If you are interested in classic handheld games, I've got a pretty good library on hand, too. Or even more recent handheld games. I can tell you right now that Medabots DS doesn't have any kanji either.
Another question, Is the SaGa series seen as an experimental series by fans and the media, or just another series? What is the general attitude and popularity of the series there?
"Experimental" is a very broad term in a genre that has done so many weird things over the decades. A lot of the gimmicks and oddities of the SaGa series have rarely been copied (aside from obvious homages like The Legend of Legacy or that Clannad fan game a few years back), but the same could be said of the Tales series and its Linear Motion Battle System.
As for the question of popularity, here we have a series with nine primary entries (and one more en route), three slightly upgraded remakes, three completely overhauled remakes — plus phone apps, browser-based derivatives, and cameos in other games specifically intended to make money off of series nostalgia. This does not happen with "just another" game series.
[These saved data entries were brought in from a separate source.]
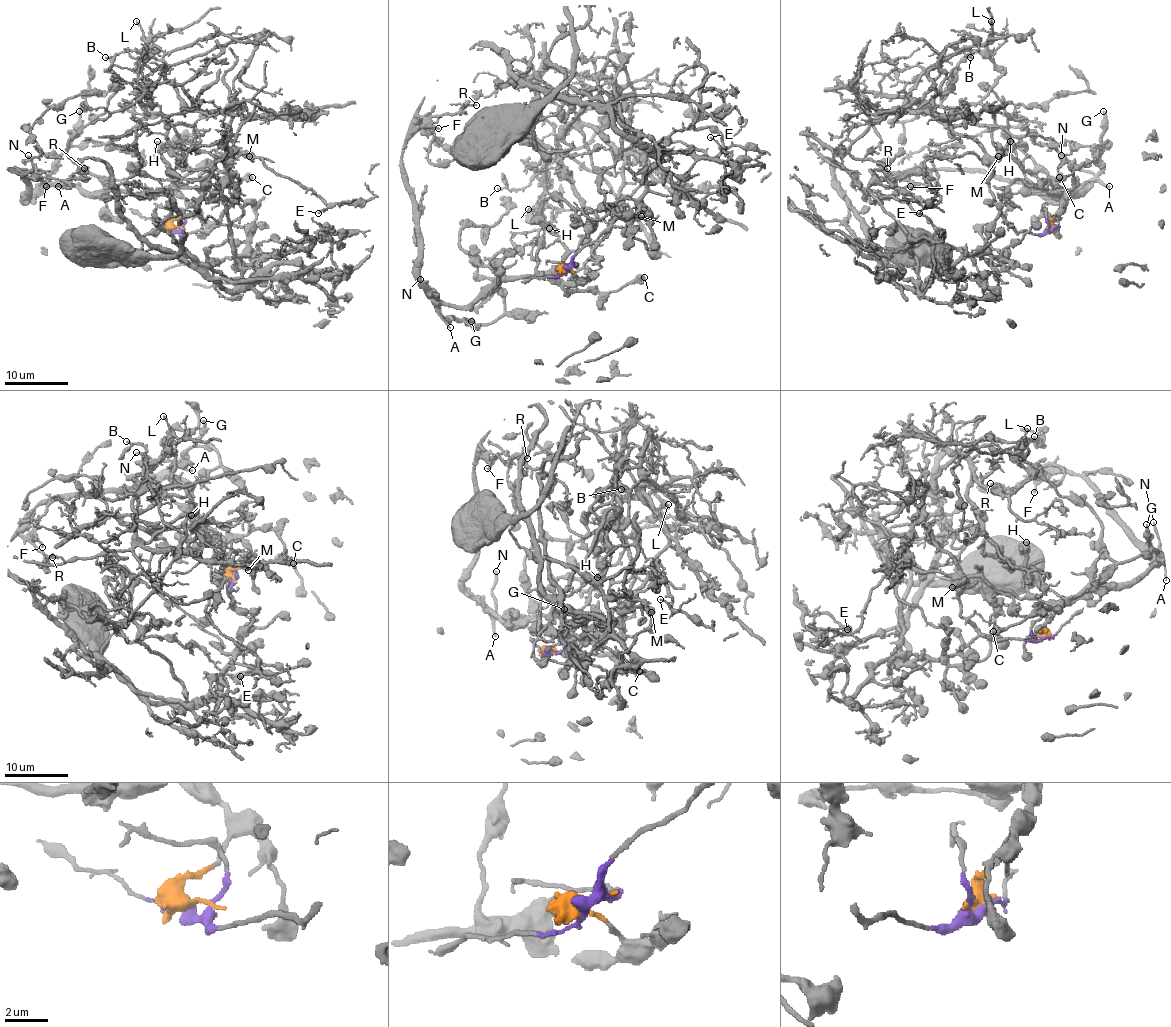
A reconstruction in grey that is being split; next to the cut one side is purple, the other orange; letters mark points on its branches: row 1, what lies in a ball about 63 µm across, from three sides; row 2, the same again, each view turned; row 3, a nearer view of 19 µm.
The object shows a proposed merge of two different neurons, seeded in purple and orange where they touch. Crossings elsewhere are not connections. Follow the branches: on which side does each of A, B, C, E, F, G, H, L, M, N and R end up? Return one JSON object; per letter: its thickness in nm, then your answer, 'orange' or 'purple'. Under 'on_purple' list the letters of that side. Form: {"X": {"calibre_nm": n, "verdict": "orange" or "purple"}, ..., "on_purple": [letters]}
{"A": {"calibre_nm": 150, "verdict": "orange"}, "B": {"calibre_nm": 110, "verdict": "purple"}, "C": {"calibre_nm": 650, "verdict": "orange"}, "E": {"calibre_nm": 100, "verdict": "purple"}, "F": {"calibre_nm": 130, "verdict": "orange"}, "G": {"calibre_nm": 280, "verdict": "orange"}, "H": {"calibre_nm": 650, "verdict": "orange"}, "L": {"calibre_nm": 120, "verdict": "purple"}, "M": {"calibre_nm": 600, "verdict": "purple"}, "N": {"calibre_nm": 200, "verdict": "orange"}, "R": {"calibre_nm": 110, "verdict": "orange"}, "on_purple": ["B", "E", "L", "M"]}

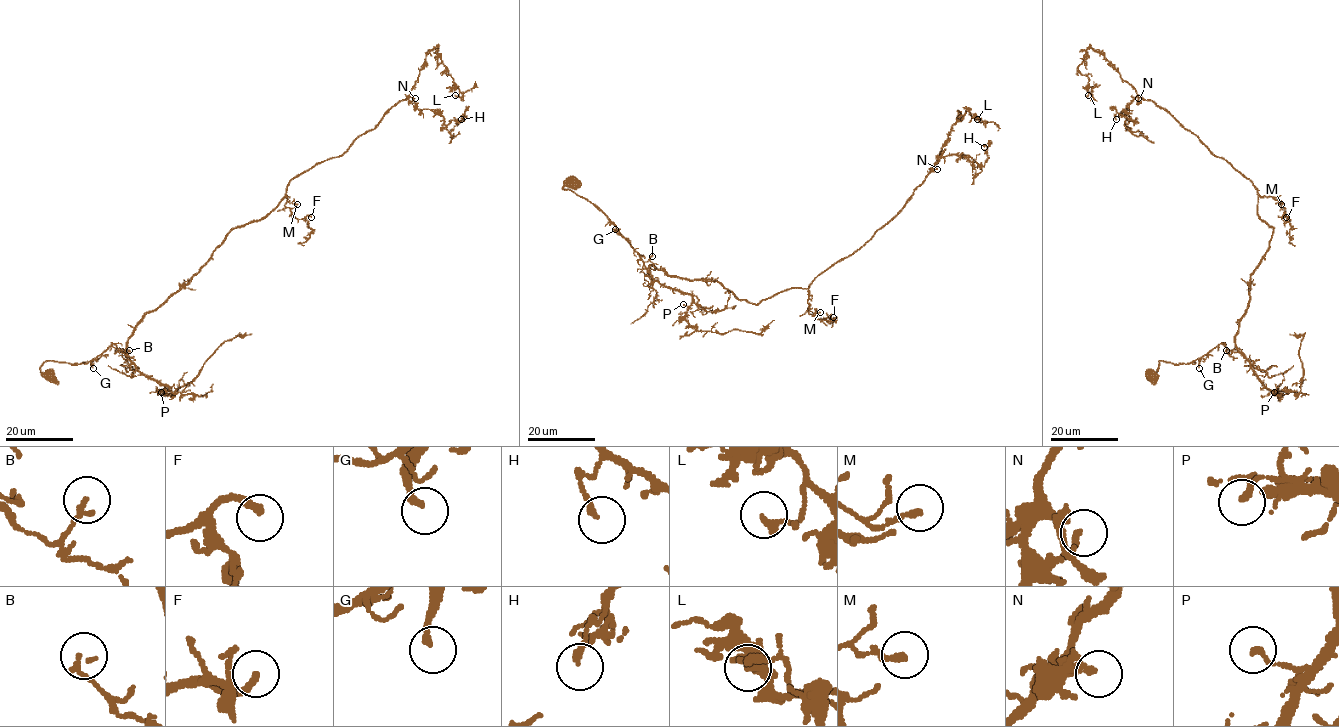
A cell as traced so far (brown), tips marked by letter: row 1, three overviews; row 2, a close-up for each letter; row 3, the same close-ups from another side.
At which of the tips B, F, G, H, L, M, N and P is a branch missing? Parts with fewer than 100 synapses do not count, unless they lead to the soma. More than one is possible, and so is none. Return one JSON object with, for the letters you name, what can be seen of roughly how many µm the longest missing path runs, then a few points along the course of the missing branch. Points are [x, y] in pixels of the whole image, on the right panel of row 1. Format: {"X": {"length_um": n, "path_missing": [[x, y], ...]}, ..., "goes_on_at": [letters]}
{"F": {"length_um": 35, "path_missing": [[1286, 217], [1289, 224], [1276, 232], [1279, 232], [1275, 228], [1278, 224], [1267, 217], [1259, 202], [1261, 198]]}, "goes_on_at": ["F"]}

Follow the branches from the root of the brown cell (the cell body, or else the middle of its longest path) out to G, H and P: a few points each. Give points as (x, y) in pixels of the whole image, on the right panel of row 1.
G: (1150, 377), (1160, 361), (1183, 364), (1198, 359), (1199, 368)
H: (1150, 377), (1160, 361), (1238, 351), (1274, 228), (1255, 186), (1152, 101), (1116, 119)
P: (1150, 377), (1160, 361), (1190, 363), (1222, 344), (1238, 351), (1263, 384), (1269, 390), (1275, 390), (1274, 392)

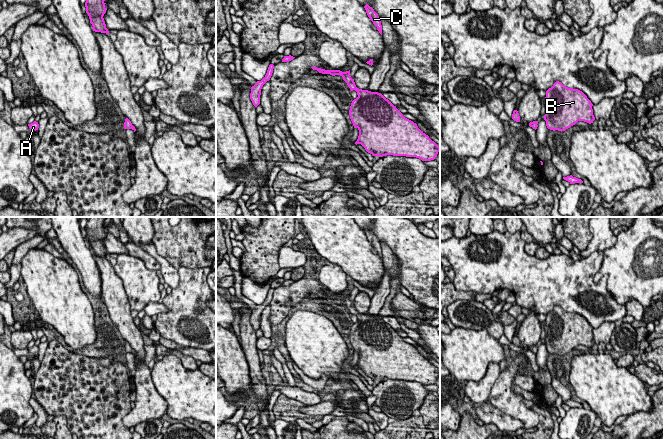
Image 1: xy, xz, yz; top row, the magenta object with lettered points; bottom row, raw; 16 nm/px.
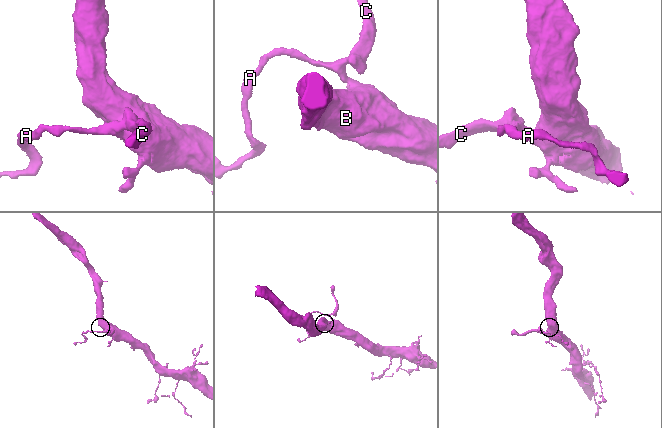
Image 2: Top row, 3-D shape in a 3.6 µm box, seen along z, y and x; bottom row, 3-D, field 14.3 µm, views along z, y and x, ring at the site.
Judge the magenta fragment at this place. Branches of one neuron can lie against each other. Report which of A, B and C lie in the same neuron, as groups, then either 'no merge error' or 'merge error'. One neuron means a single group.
A B C | no merge error

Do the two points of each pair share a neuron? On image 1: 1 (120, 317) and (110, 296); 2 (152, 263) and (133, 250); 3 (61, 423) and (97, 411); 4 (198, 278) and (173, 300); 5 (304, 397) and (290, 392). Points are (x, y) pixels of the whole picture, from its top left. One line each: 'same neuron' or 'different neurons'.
1: same neuron
2: same neuron
3: different neurons
4: same neuron
5: same neuron

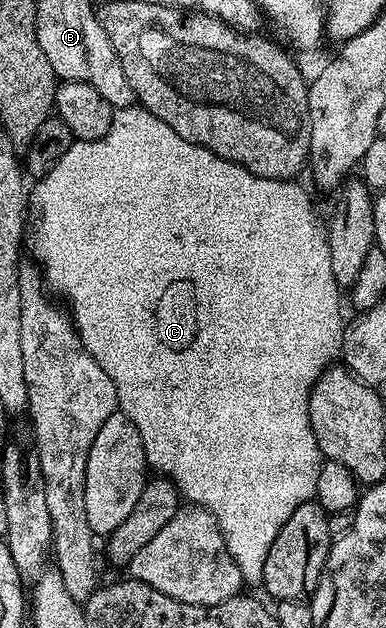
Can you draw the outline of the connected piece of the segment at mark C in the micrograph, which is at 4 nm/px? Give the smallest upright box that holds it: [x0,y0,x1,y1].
[30,105,345,584]

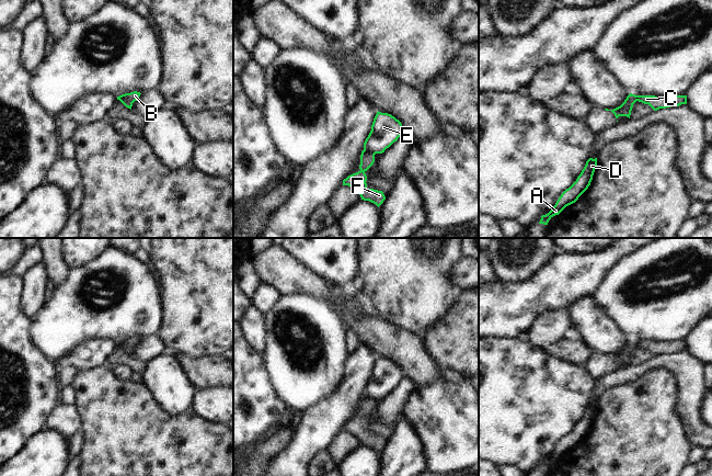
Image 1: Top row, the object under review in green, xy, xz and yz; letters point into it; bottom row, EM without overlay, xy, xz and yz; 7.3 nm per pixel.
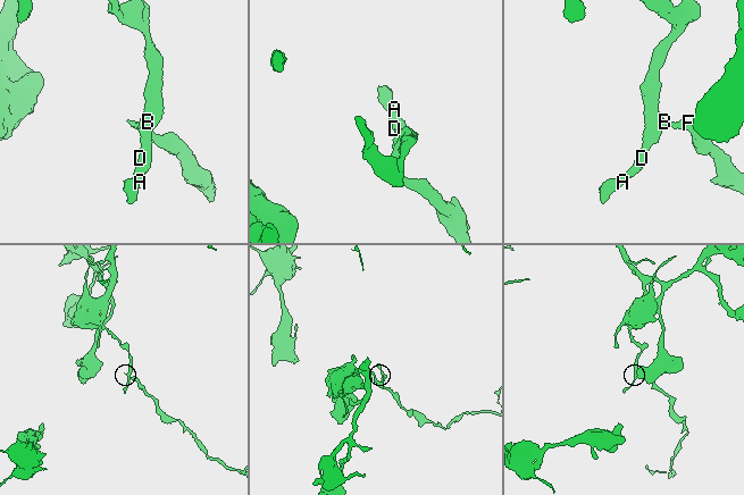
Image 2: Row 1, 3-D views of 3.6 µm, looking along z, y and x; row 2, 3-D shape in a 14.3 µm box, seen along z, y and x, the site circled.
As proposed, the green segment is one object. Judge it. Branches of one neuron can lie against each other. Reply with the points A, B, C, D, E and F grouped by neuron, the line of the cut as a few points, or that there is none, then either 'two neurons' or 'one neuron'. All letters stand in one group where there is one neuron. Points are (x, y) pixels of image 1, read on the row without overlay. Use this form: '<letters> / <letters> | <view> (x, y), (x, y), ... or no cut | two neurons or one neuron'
A B D E / C F | xz (364, 395), (375, 399) | two neurons

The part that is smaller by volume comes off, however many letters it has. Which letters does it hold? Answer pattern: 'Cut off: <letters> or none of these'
Cut off: C, F

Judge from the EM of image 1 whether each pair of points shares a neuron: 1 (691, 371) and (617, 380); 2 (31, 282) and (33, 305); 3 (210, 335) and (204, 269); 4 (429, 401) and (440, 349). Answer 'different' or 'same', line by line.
1: same
2: same
3: same
4: different

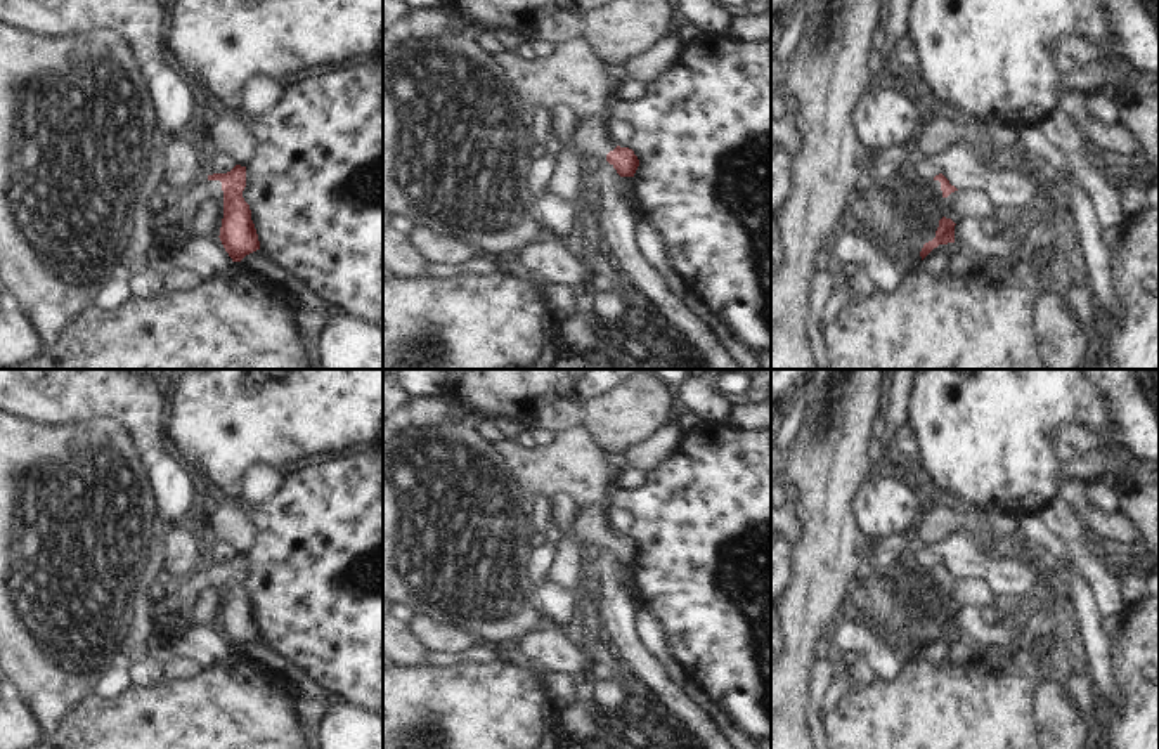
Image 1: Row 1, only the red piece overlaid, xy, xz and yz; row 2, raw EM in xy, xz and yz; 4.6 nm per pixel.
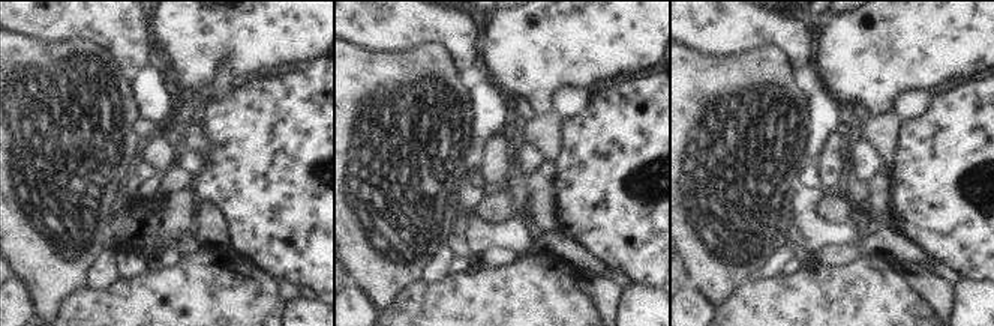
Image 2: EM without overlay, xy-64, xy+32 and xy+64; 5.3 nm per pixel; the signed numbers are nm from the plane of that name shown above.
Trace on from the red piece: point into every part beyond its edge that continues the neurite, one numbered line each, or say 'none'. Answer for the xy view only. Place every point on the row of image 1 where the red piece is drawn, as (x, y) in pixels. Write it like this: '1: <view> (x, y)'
1: xy (177, 221)

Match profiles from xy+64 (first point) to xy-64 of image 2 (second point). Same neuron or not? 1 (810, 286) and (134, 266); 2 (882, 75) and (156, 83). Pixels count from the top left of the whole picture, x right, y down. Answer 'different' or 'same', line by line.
1: different
2: different

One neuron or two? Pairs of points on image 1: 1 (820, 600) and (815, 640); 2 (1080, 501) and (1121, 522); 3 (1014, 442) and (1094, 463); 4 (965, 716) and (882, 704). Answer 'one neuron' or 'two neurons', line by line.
1: one neuron
2: one neuron
3: one neuron
4: one neuron

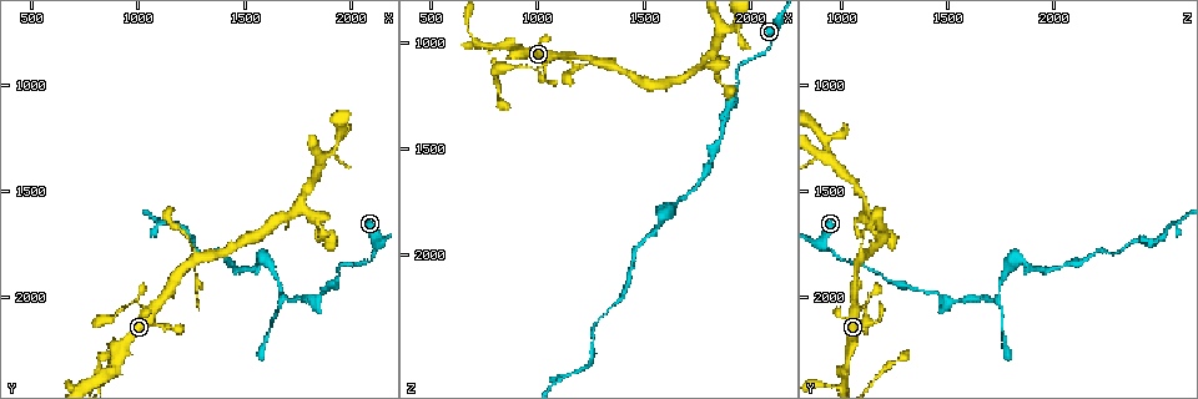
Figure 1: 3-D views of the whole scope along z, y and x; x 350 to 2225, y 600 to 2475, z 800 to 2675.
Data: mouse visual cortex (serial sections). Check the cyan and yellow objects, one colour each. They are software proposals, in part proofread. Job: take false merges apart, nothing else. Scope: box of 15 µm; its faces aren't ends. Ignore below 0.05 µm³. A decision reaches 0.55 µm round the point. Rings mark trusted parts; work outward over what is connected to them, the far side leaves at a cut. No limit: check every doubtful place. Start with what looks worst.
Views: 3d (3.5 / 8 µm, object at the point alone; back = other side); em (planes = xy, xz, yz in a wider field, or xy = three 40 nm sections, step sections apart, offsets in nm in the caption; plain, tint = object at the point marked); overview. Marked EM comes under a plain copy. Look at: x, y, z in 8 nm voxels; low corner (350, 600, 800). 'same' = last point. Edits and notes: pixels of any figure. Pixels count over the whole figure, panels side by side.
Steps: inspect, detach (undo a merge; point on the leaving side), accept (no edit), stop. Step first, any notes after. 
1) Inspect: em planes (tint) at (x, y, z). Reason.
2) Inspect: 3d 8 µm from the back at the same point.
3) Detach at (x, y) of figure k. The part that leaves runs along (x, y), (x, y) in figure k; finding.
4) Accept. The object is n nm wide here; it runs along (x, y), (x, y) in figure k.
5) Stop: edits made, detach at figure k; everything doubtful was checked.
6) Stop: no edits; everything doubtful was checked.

There's got to be some deep-running appreciation for most of the series within the mature gaming population of Japan (though I wouldn't begrudge a general distaste for Unlimited Saga).
And seriously, people don't do this sort of thing for niche series too often:
I know I've shown this one in JP before, but it's worth another look. An amateur orchestra doing a medley of Romancing SaGa III music, with many of the players in costume as various characters from the game, while acting out battle actions and performing skits based on game events? Even in Japan, this sort of thing is a rarity.